(Task to carry out) Update every record by replacing the phrase "profile icon" with "avatar" wherever it appears, and leave everything else unchanged.

============

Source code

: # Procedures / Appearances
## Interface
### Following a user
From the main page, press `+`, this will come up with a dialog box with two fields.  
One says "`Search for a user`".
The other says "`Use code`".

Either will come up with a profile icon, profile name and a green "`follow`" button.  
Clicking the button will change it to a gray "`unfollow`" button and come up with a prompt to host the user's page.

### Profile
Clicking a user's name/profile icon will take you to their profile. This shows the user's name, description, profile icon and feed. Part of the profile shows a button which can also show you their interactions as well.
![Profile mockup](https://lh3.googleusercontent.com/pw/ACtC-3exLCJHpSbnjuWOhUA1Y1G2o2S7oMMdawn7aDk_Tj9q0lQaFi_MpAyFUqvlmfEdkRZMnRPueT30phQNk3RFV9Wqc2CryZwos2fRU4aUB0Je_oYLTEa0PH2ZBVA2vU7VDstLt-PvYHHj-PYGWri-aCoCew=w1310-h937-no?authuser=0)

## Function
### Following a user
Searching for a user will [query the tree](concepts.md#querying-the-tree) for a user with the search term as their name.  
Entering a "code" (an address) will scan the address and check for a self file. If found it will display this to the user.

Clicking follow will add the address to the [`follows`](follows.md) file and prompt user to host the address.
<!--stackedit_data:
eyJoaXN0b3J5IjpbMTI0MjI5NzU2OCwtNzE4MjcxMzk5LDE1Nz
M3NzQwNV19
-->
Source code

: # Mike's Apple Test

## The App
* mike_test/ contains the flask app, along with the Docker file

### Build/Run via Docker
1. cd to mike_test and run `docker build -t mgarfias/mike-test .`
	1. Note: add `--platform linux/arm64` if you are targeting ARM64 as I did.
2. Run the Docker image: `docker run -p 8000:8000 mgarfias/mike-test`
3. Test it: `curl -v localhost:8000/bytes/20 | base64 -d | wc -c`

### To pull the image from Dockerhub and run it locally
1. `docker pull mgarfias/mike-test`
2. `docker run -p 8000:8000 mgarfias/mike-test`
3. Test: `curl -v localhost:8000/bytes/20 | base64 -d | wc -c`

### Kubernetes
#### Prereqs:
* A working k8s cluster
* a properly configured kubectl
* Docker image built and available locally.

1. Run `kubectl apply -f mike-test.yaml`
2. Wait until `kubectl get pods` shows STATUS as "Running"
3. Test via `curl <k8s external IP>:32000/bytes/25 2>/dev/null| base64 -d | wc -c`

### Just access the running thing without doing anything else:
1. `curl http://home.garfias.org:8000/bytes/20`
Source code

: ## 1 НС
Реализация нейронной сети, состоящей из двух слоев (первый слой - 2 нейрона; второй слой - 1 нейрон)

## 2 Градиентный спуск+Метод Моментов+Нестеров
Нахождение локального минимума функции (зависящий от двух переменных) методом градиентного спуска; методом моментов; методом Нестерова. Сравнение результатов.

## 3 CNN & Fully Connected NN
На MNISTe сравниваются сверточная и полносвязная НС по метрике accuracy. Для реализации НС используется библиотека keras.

============

(Task output)
Source code

: # Procedures / Appearances
## Interface
### Following a user
From the main page, press `+`, this will come up with a dialog box with two fields.  
One says "`Search for a user`".
The other says "`Use code`".

Either will come up with a avatar, profile name and a green "`follow`" button.  
Clicking the button will change it to a gray "`unfollow`" button and come up with a prompt to host the user's page.

### Profile
Clicking a user's name/avatar will take you to their profile. This shows the user's name, description, avatar and feed. Part of the profile shows a button which can also show you their interactions as well.
![Profile mockup](https://lh3.googleusercontent.com/pw/ACtC-3exLCJHpSbnjuWOhUA1Y1G2o2S7oMMdawn7aDk_Tj9q0lQaFi_MpAyFUqvlmfEdkRZMnRPueT30phQNk3RFV9Wqc2CryZwos2fRU4aUB0Je_oYLTEa0PH2ZBVA2vU7VDstLt-PvYHHj-PYGWri-aCoCew=w1310-h937-no?authuser=0)

## Function
### Following a user
Searching for a user will [query the tree](concepts.md#querying-the-tree) for a user with the search term as their name.  
Entering a "code" (an address) will scan the address and check for a self file. If found it will display this to the user.

Clicking follow will add the address to the [`follows`](follows.md) file and prompt user to host the address.
<!--stackedit_data:
eyJoaXN0b3J5IjpbMTI0MjI5NzU2OCwtNzE4MjcxMzk5LDE1Nz
M3NzQwNV19
-->
Source code

: # Mike's Apple Test

## The App
* mike_test/ contains the flask app, along with the Docker file

### Build/Run via Docker
1. cd to mike_test and run `docker build -t mgarfias/mike-test .`
	1. Note: add `--platform linux/arm64` if you are targeting ARM64 as I did.
2. Run the Docker image: `docker run -p 8000:8000 mgarfias/mike-test`
3. Test it: `curl -v localhost:8000/bytes/20 | base64 -d | wc -c`

### To pull the image from Dockerhub and run it locally
1. `docker pull mgarfias/mike-test`
2. `docker run -p 8000:8000 mgarfias/mike-test`
3. Test: `curl -v localhost:8000/bytes/20 | base64 -d | wc -c`

### Kubernetes
#### Prereqs:
* A working k8s cluster
* a properly configured kubectl
* Docker image built and available locally.

1. Run `kubectl apply -f mike-test.yaml`
2. Wait until `kubectl get pods` shows STATUS as "Running"
3. Test via `curl <k8s external IP>:32000/bytes/25 2>/dev/null| base64 -d | wc -c`

### Just access the running thing without doing anything else:
1. `curl http://home.garfias.org:8000/bytes/20`
Source code

: ## 1 НС
Реализация нейронной сети, состоящей из двух слоев (первый слой - 2 нейрона; второй слой - 1 нейрон)

## 2 Градиентный спуск+Метод Моментов+Нестеров
Нахождение локального минимума функции (зависящий от двух переменных) методом градиентного спуска; методом моментов; методом Нестерова. Сравнение результатов.

## 3 CNN & Fully Connected NN
На MNISTe сравниваются сверточная и полносвязная НС по метрике accuracy. Для реализации НС используется библиотека keras.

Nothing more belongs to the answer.